THE TASK:
In the material below, the lines from the one containing "fee that the |" through the one containing "to pretrial |" are to be given again exactly, ends included, and no others.

STUDY MATERIAL:
# # #

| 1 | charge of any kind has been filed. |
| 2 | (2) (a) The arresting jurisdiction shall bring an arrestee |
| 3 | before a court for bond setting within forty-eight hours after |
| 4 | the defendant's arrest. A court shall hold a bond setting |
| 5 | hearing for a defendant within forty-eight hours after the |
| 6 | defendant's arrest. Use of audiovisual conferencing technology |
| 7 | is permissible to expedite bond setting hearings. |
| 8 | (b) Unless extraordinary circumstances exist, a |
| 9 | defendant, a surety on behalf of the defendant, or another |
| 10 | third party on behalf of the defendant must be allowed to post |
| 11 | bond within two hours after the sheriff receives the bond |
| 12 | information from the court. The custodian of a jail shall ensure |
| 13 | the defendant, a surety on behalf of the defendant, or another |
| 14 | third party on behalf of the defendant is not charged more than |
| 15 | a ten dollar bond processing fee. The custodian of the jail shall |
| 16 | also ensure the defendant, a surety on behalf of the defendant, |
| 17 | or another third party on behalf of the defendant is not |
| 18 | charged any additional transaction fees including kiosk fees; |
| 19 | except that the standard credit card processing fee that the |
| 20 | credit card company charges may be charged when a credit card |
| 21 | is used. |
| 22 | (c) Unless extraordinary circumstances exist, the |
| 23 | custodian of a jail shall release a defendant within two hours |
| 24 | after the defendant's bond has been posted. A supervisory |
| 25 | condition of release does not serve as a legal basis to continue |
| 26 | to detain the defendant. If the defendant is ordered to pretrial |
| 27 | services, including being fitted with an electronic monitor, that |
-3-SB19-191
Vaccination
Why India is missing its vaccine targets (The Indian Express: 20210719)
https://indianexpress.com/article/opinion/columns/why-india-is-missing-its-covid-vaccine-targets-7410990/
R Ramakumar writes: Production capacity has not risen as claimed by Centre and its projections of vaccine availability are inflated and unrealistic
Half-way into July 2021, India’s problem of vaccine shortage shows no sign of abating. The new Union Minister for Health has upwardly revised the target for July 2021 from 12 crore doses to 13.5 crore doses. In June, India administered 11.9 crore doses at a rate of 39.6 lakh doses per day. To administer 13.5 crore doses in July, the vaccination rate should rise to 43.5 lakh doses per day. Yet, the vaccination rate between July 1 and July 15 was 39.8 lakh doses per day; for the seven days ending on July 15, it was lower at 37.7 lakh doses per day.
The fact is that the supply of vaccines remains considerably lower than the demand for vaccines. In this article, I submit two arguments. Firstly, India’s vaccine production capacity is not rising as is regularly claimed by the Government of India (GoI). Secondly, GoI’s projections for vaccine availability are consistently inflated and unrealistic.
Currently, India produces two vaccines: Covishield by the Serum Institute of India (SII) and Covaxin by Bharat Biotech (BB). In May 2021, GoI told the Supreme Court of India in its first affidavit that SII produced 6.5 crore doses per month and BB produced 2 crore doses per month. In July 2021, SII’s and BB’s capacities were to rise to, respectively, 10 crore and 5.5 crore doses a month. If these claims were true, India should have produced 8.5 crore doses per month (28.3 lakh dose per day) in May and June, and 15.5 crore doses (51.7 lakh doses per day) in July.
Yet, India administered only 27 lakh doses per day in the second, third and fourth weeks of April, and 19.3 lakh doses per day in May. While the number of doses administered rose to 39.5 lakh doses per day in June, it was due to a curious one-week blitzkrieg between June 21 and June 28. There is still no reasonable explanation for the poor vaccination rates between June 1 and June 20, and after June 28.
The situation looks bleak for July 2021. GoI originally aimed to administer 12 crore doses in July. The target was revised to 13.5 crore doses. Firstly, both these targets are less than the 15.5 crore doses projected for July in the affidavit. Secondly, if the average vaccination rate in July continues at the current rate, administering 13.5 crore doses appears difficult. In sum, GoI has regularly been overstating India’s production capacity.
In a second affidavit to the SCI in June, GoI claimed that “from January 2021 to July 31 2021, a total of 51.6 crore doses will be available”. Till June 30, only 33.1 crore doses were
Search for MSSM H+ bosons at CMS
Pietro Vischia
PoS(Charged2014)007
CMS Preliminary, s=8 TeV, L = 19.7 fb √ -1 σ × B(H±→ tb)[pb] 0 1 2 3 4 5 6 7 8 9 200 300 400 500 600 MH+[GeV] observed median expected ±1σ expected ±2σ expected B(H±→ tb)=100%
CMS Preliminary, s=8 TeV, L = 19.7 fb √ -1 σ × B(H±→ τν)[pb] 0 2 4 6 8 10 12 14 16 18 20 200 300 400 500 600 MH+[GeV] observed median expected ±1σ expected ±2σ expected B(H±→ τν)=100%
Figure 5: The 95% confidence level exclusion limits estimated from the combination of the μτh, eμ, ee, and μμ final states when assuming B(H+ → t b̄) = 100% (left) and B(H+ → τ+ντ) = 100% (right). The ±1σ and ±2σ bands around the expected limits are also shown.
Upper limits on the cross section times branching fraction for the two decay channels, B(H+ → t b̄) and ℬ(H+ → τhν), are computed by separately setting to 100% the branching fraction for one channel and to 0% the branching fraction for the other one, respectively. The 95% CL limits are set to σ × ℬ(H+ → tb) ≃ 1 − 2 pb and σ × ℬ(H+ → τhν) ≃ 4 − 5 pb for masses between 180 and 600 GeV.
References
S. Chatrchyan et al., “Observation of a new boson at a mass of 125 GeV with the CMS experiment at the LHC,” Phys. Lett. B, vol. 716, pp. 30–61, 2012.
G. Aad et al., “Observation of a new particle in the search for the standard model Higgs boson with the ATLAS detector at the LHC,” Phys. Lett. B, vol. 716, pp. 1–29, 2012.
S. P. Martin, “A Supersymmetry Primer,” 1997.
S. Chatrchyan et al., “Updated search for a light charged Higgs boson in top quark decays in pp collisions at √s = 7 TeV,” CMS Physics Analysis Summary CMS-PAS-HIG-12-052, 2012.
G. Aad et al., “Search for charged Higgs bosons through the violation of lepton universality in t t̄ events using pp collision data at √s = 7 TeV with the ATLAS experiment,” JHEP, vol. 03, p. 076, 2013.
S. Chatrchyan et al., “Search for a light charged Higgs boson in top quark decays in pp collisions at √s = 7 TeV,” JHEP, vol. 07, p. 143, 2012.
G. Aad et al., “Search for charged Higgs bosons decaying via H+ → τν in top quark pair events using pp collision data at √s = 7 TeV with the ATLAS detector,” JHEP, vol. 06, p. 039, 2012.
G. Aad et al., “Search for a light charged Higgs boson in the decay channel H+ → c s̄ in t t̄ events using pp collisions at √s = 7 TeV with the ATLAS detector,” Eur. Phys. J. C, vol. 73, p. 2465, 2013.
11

# # #

OUTPUT FOR THIS EXERCISE:
| 19 | except that the standard credit card processing fee that the |
| 20 | credit card company charges may be charged when a credit card |
| 21 | is used. |
| 22 | (c) Unless extraordinary circumstances exist, the |
| 23 | custodian of a jail shall release a defendant within two hours |
| 24 | after the defendant's bond has been posted. A supervisory |
| 25 | condition of release does not serve as a legal basis to continue |
| 26 | to detain the defendant. If the defendant is ordered to pretrial |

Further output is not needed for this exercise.